By Wesley Johnson, PA North America Correspondent
24 April 2008
The widow of murdered Russian dissident Alexander Litvinenko urged the US Senate to pass a resolution calling for America to press Russian officials to cooperate with British investigators probing her husband's death. Mr Litvinenko, 43, died from radiation poisoning in a London hospital in November 2006 after swallowing a rare isotope.
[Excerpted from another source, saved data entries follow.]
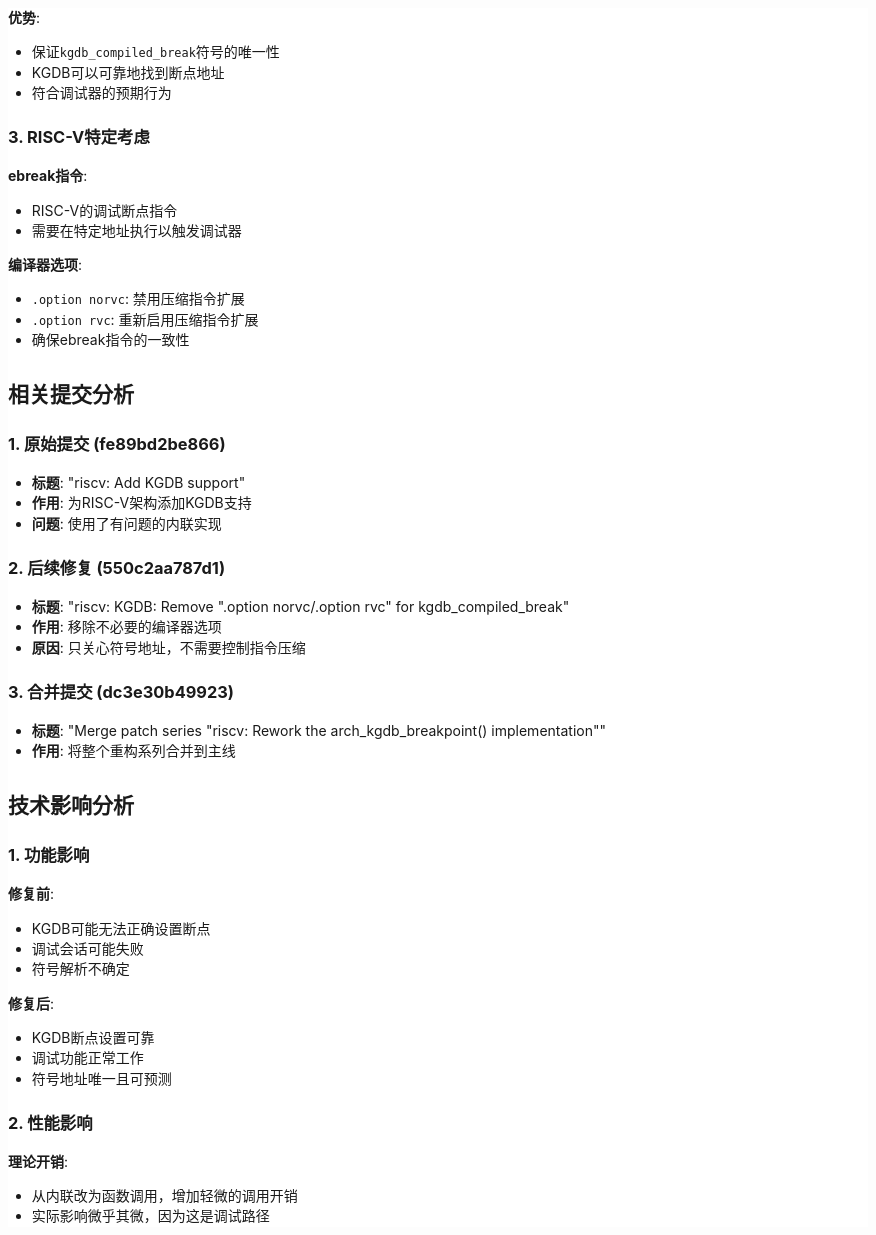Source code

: **优势**:
- 保证`kgdb_compiled_break`符号的唯一性
- KGDB可以可靠地找到断点地址
- 符合调试器的预期行为

### 3. RISC-V特定考虑

**ebreak指令**:
- RISC-V的调试断点指令
- 需要在特定地址执行以触发调试器

**编译器选项**:
- `.option norvc`: 禁用压缩指令扩展
- `.option rvc`: 重新启用压缩指令扩展
- 确保ebreak指令的一致性

## 相关提交分析

### 1. 原始提交 (fe89bd2be866)
- **标题**: "riscv: Add KGDB support"
- **作用**: 为RISC-V架构添加KGDB支持
- **问题**: 使用了有问题的内联实现

### 2. 后续修复 (550c2aa787d1)
- **标题**: "riscv: KGDB: Remove \".option norvc/.option rvc\" for kgdb_compiled_break"
- **作用**: 移除不必要的编译器选项
- **原因**: 只关心符号地址，不需要控制指令压缩

### 3. 合并提交 (dc3e30b49923)
- **标题**: "Merge patch series \"riscv: Rework the arch_kgdb_breakpoint() implementation\""
- **作用**: 将整个重构系列合并到主线

## 技术影响分析

### 1. 功能影响

**修复前**:
- KGDB可能无法正确设置断点
- 调试会话可能失败
- 符号解析不确定

**修复后**:
- KGDB断点设置可靠
- 调试功能正常工作
- 符号地址唯一且可预测

### 2. 性能影响

**理论开销**:
- 从内联改为函数调用，增加轻微的调用开销
- 实际影响微乎其微，因为这是调试路径
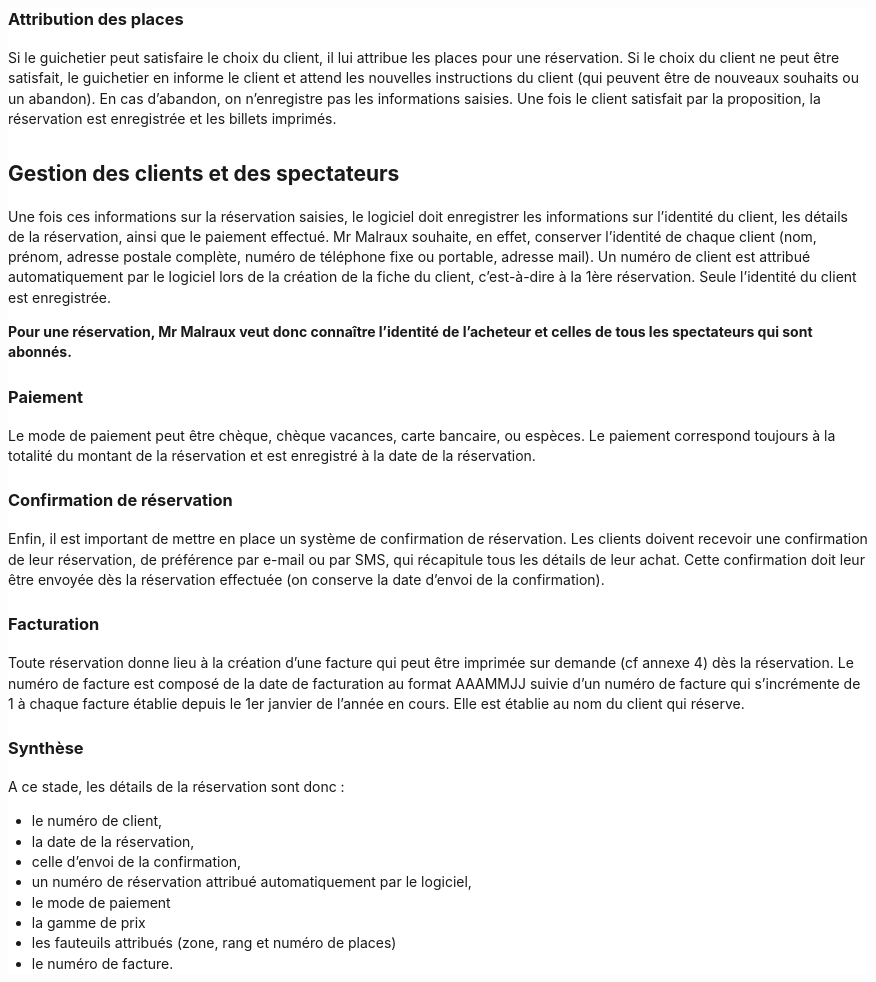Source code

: ### Attribution des places

Si le guichetier peut satisfaire le choix du client, il lui attribue les places pour une réservation. Si le choix du client ne peut être satisfait, le guichetier en informe le client et attend les nouvelles instructions du client (qui peuvent être de nouveaux souhaits ou un abandon). En cas d’abandon, on n’enregistre pas les informations saisies. Une fois le client satisfait par la proposition, la réservation est enregistrée et les billets imprimés.

## Gestion des clients et des spectateurs

Une fois ces informations sur la réservation saisies, le logiciel doit enregistrer les informations sur l’identité du client, les détails de la réservation, ainsi que le paiement effectué. Mr Malraux souhaite, en effet, conserver l’identité de chaque client (nom, prénom, adresse postale complète, numéro de téléphone fixe ou portable, adresse mail). Un numéro de client est attribué automatiquement par le logiciel lors de la création de la fiche du client, c’est-à-dire à la 1ère réservation. Seule l’identité du client est enregistrée.

**Pour une réservation, Mr Malraux veut donc connaître l’identité de l’acheteur et celles de tous les spectateurs qui sont abonnés.**

### Paiement

Le mode de paiement peut être chèque, chèque vacances, carte bancaire, ou espèces. Le paiement correspond toujours à la totalité du montant de la réservation et est enregistré à la date de la réservation.

### Confirmation de réservation

Enfin, il est important de mettre en place un système de confirmation de réservation. Les clients doivent recevoir une confirmation de leur réservation, de préférence par e-mail ou par SMS, qui récapitule tous les détails de leur achat. Cette confirmation doit leur être envoyée dès la réservation effectuée (on conserve la date d’envoi de la confirmation).

### Facturation

Toute réservation donne lieu à la création d’une facture qui peut être imprimée sur demande (cf annexe 4) dès la réservation. Le numéro de facture est composé de la date de facturation au format AAAMMJJ suivie d’un numéro de facture qui s’incrémente de 1 à chaque facture établie depuis le 1er janvier de l’année en cours. Elle est établie au nom du client qui réserve.

### Synthèse

A ce stade, les détails de la réservation sont donc :

- le numéro de client,
- la date de la réservation,
- celle d’envoi de la confirmation,
- un numéro de réservation attribué automatiquement par le logiciel,
- le mode de paiement
- la gamme de prix
- les fauteuils attribués (zone, rang et numéro de places)
- le numéro de facture.
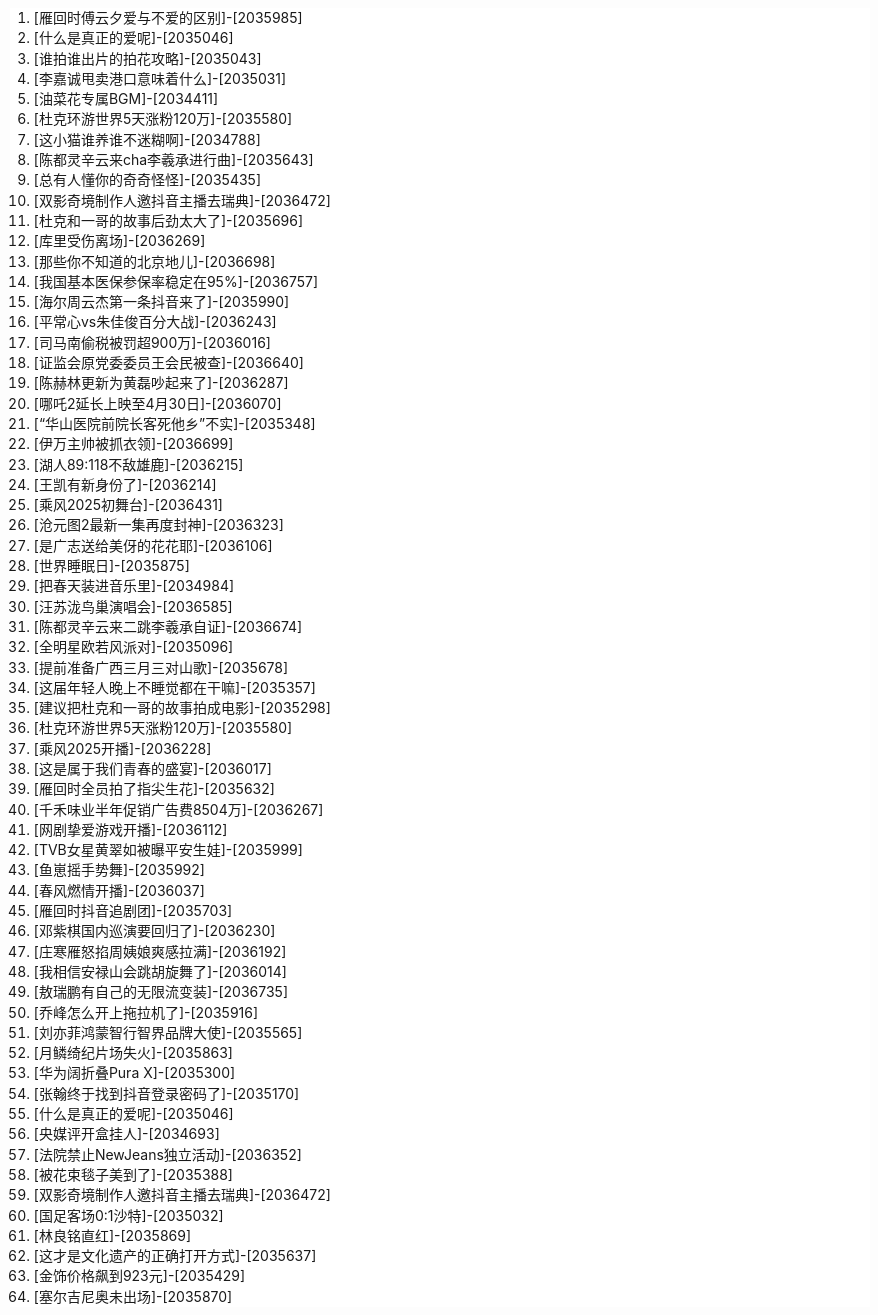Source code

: 1. [雁回时傅云夕爱与不爱的区别]-[2035985]
1. [什么是真正的爱呢]-[2035046]
1. [谁拍谁出片的拍花攻略]-[2035043]
1. [李嘉诚甩卖港口意味着什么]-[2035031]
1. [油菜花专属BGM]-[2034411]
1. [杜克环游世界5天涨粉120万]-[2035580]
1. [这小猫谁养谁不迷糊啊]-[2034788]
1. [陈都灵辛云来cha李羲承进行曲]-[2035643]
1. [总有人懂你的奇奇怪怪]-[2035435]
1. [双影奇境制作人邀抖音主播去瑞典]-[2036472]
1. [杜克和一哥的故事后劲太大了]-[2035696]
1. [库里受伤离场]-[2036269]
1. [那些你不知道的北京地儿]-[2036698]
1. [我国基本医保参保率稳定在95%]-[2036757]
1. [海尔周云杰第一条抖音来了]-[2035990]
1. [平常心vs朱佳俊百分大战]-[2036243]
1. [司马南偷税被罚超900万]-[2036016]
1. [证监会原党委委员王会民被查]-[2036640]
1. [陈赫林更新为黄磊吵起来了]-[2036287]
1. [哪吒2延长上映至4月30日]-[2036070]
1. [“华山医院前院长客死他乡”不实]-[2035348]
1. [伊万主帅被抓衣领]-[2036699]
1. [湖人89:118不敌雄鹿]-[2036215]
1. [王凯有新身份了]-[2036214]
1. [乘风2025初舞台]-[2036431]
1. [沧元图2最新一集再度封神]-[2036323]
1. [是广志送给美伢的花花耶]-[2036106]
1. [世界睡眠日]-[2035875]
1. [把春天装进音乐里]-[2034984]
1. [汪苏泷鸟巢演唱会]-[2036585]
1. [陈都灵辛云来二跳李羲承自证]-[2036674]
1. [全明星欧若风派对]-[2035096]
1. [提前准备广西三月三对山歌]-[2035678]
1. [这届年轻人晚上不睡觉都在干嘛]-[2035357]
1. [建议把杜克和一哥的故事拍成电影]-[2035298]
1. [杜克环游世界5天涨粉120万]-[2035580]
1. [乘风2025开播]-[2036228]
1. [这是属于我们青春的盛宴]-[2036017]
1. [雁回时全员拍了指尖生花]-[2035632]
1. [千禾味业半年促销广告费8504万]-[2036267]
1. [网剧挚爱游戏开播]-[2036112]
1. [TVB女星黄翠如被曝平安生娃]-[2035999]
1. [鱼崽摇手势舞]-[2035992]
1. [春风燃情开播]-[2036037]
1. [雁回时抖音追剧团]-[2035703]
1. [邓紫棋国内巡演要回归了]-[2036230]
1. [庄寒雁怒掐周姨娘爽感拉满]-[2036192]
1. [我相信安禄山会跳胡旋舞了]-[2036014]
1. [敖瑞鹏有自己的无限流变装]-[2036735]
1. [乔峰怎么开上拖拉机了]-[2035916]
1. [刘亦菲鸿蒙智行智界品牌大使]-[2035565]
1. [月鳞绮纪片场失火]-[2035863]
1. [华为阔折叠Pura X]-[2035300]
1. [张翰终于找到抖音登录密码了]-[2035170]
1. [什么是真正的爱呢]-[2035046]
1. [央媒评开盒挂人]-[2034693]
1. [法院禁止NewJeans独立活动]-[2036352]
1. [被花束毯子美到了]-[2035388]
1. [双影奇境制作人邀抖音主播去瑞典]-[2036472]
1. [国足客场0:1沙特]-[2035032]
1. [林良铭直红]-[2035869]
1. [这才是文化遗产的正确打开方式]-[2035637]
1. [金饰价格飙到923元]-[2035429]
1. [塞尔吉尼奥未出场]-[2035870]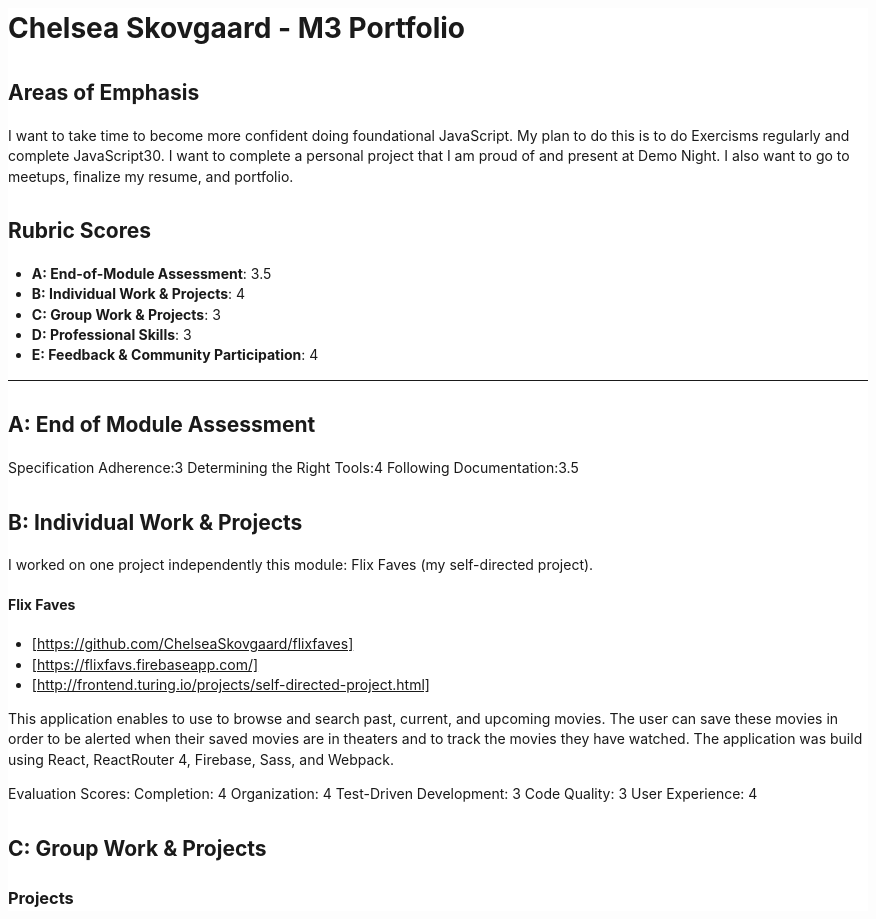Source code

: # Chelsea Skovgaard - M3 Portfolio

## Areas of Emphasis

I want to take time to become more confident doing foundational JavaScript. My plan to do this is to do Exercisms regularly and complete JavaScript30. I want to complete a personal project that I am proud of and present at Demo Night. I also want to go to meetups, finalize my resume, and portfolio.

## Rubric Scores

* **A: End-of-Module Assessment**: 3.5
* **B: Individual Work & Projects**: 4
* **C: Group Work & Projects**: 3
* **D: Professional Skills**: 3
* **E: Feedback & Community Participation**: 4

-----------------------

## A: End of Module Assessment

Specification Adherence:3
Determining the Right Tools:4
Following Documentation:3.5

## B: Individual Work & Projects

I worked on one project independently this module: Flix Faves (my self-directed project).

#### Flix Faves

* [https://github.com/ChelseaSkovgaard/flixfaves]
* [https://flixfavs.firebaseapp.com/]
* [http://frontend.turing.io/projects/self-directed-project.html]

This application enables to use to browse and search past, current, and upcoming movies.
The user can save these movies in order to be alerted when their saved movies are in theaters
and to track the movies they have watched. The application was build using React,
ReactRouter 4, Firebase, Sass, and Webpack.

Evaluation Scores:
Completion: 4
Organization: 4
Test-Driven Development: 3
Code Quality: 3
User Experience: 4

## C: Group Work & Projects

### Projects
Yesterday his widow Marina gave a key speech on state-sponsored terrorism in Washington DC in a bid to ease the progress of the resolution which was passed by the US House of Representatives earlier this month. "Until recently Britain had to face Russia alone, while the EU and the US Administration looked the other way," Mrs Litvinenko said. "That is why I am so grateful to the US Congress for naming -for the first time at an official level- the suspect state. "We must expose the people who sent an assassin to London with a weapon of mass destruction in a suitcase. "If they went to such lengths to get rid of my husband, imagine what they would do if their larger interests were at stake." Alex Goldfarb, the president of the Litvinenko Justice Foundation which organised the trip, said: "This was the first ever terrorist attack using nuclear material, which introduced Polonium-210 as a potential terror weapon. "We want to highlight the security aspect of the Litvinenko murder to the US policymakers." The resolution expressed "the sense of Congress that the (death) raises significant concerns about the potential involvement of elements of the Russian government". The move is likely to annoy Russia at a time when US-Russian tensions are high as the US pushes a missile defence plan for Europe that Russia has opposed. During the trip, Mrs Litvinenko met several members of the Senate, including Diane Feinstein, chairwoman of the sub-committee on terrorism, technology and homeland security, as well as House Majority Leader Steny Hoyer.